THE number of core investment professionals in China is projected to increase by approximately 26 percent over the next 10 years, which equates to a compound annual growth rate of 2.3 percent, according to a report released by CFA Institute.

The report was based on a market sizing study which CFA Institute commissioned Mercer to ascertain the number of core investment professionals working globally.

China, following India, Indonesia and Turkey, is among the four largest markets in terms of the size and growth expectations in core investment professionals.

India is estimated to have 10-year growth of approximately 33 percent, and more developed markets like the United Kingdom and the United States are projected to have 10-year growth of 10 percent and 9 percent, respectively.

The total number of core investment professionals was estimated to be roughly 1.05 million at the end of 2018. Mercer predicts that there will be 1.2 million in 10 years.

The current estimated market size of core investment professionals in China is 139,000.

Some broad-based trends are also said to disrupt the investment management industry as firms use algorithms, artificial intelligence (AI) and alternative data to perform more complex technical tasks.

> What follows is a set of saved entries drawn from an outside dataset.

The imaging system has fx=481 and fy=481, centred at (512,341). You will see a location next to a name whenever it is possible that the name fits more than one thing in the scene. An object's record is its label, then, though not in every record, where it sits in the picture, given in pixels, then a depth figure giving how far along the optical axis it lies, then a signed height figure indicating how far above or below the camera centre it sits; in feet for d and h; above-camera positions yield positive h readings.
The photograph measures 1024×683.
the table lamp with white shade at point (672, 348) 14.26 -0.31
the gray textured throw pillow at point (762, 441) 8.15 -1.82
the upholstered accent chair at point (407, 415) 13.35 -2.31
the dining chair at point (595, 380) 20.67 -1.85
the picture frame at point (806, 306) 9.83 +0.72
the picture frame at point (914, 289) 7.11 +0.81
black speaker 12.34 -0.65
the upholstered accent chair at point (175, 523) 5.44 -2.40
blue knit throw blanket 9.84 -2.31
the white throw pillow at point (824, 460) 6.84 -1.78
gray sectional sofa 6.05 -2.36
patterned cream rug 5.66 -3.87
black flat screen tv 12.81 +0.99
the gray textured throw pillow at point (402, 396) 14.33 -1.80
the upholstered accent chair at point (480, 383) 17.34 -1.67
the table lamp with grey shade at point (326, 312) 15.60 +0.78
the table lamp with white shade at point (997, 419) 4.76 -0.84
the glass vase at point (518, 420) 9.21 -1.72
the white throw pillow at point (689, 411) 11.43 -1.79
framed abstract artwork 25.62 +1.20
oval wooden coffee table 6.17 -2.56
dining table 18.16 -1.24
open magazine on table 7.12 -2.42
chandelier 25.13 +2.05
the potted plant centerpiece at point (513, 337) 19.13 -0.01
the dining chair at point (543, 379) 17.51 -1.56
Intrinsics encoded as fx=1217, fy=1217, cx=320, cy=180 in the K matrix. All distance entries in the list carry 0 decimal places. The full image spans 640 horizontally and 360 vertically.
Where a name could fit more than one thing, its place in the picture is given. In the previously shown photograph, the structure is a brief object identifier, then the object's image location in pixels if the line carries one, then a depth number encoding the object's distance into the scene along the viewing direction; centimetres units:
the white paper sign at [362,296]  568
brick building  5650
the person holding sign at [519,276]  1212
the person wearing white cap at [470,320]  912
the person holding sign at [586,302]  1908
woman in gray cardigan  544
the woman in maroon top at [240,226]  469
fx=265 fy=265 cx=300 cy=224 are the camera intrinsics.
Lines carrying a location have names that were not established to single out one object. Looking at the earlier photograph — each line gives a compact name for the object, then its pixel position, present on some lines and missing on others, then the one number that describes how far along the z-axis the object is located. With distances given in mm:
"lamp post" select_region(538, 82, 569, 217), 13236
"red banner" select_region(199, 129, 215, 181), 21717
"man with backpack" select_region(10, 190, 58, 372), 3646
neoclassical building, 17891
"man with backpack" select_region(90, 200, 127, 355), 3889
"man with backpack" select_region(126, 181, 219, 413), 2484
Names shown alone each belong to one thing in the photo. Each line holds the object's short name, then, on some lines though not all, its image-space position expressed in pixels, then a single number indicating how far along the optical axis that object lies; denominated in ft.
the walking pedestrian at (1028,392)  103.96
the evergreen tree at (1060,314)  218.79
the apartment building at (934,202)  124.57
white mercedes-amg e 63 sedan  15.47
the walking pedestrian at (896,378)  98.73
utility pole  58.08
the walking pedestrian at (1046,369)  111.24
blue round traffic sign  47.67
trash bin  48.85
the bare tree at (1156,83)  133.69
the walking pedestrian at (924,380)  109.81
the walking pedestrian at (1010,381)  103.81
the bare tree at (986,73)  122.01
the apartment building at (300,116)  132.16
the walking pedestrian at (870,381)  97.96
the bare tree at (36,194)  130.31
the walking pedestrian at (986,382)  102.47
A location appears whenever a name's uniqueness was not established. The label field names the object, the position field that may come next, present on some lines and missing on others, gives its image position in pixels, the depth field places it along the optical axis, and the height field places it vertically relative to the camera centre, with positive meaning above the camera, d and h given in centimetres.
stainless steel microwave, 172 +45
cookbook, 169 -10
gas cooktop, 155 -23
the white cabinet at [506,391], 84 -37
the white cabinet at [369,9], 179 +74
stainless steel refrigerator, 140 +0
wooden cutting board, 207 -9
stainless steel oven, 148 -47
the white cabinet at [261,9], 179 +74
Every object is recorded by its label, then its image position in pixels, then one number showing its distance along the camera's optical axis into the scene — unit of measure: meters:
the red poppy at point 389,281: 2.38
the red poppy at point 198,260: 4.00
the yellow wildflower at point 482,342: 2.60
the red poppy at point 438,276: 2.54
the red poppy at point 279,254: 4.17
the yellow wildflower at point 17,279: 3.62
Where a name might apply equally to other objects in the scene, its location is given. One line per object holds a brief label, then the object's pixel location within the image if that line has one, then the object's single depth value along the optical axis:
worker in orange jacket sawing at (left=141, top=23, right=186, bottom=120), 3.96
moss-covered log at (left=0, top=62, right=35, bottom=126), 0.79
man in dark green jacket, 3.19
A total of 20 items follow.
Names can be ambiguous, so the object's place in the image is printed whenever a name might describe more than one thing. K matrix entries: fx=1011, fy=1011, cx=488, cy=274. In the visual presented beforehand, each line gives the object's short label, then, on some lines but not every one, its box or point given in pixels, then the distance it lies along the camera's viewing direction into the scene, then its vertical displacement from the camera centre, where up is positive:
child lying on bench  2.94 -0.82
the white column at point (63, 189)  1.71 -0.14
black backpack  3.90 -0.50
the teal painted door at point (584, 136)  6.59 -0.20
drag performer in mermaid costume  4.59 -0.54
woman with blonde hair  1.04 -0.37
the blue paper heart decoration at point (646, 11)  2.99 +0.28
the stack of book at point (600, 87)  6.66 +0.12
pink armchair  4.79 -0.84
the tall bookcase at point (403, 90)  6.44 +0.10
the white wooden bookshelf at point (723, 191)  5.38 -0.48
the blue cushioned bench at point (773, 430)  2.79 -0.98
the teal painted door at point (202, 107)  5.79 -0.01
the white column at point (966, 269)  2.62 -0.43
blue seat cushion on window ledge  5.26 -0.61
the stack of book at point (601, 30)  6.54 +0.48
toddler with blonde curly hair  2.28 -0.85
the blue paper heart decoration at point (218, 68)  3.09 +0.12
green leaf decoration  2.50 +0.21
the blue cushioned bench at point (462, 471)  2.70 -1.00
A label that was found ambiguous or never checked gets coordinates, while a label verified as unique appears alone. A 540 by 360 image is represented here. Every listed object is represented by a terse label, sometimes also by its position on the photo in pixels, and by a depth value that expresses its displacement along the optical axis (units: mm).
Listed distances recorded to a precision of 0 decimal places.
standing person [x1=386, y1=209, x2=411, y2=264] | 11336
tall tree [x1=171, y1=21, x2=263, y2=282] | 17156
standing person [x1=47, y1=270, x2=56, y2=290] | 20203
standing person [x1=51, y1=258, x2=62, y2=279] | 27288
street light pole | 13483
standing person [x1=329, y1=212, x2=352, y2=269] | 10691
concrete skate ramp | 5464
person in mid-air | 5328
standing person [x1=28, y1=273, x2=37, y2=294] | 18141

The growth of machine learning, AI methods and use of alternative data for portfolio construction is significant globally but is most pronounced in Asia Pacific, where the development and integration of new technologies is highest, as suggested by the report.

Nick Pollard, managing director for Asia Pacific at CFA Institute, said it was exciting to see more and more vibrant financial elements coming from China as its financial sector further opens up.

“There are also reasons to believe that the Chinese market has abundant human resources and potential for scientific and technological development, which can have a significant impact on the sustainable development of the global financial market,” said Pollard.

The report was unveiled at the Eighth China Investment Conference that was hosted by CFA Institute and CFA Society Shenzhen in Shenzhen on Saturday.

The conference, themed “Fintech and Financial Innovation in the Greater Bay Area,” gathered about 300 experts and financial professionals from home and abroad to shed light on how fintech invigorates regional collaborative innovation and development.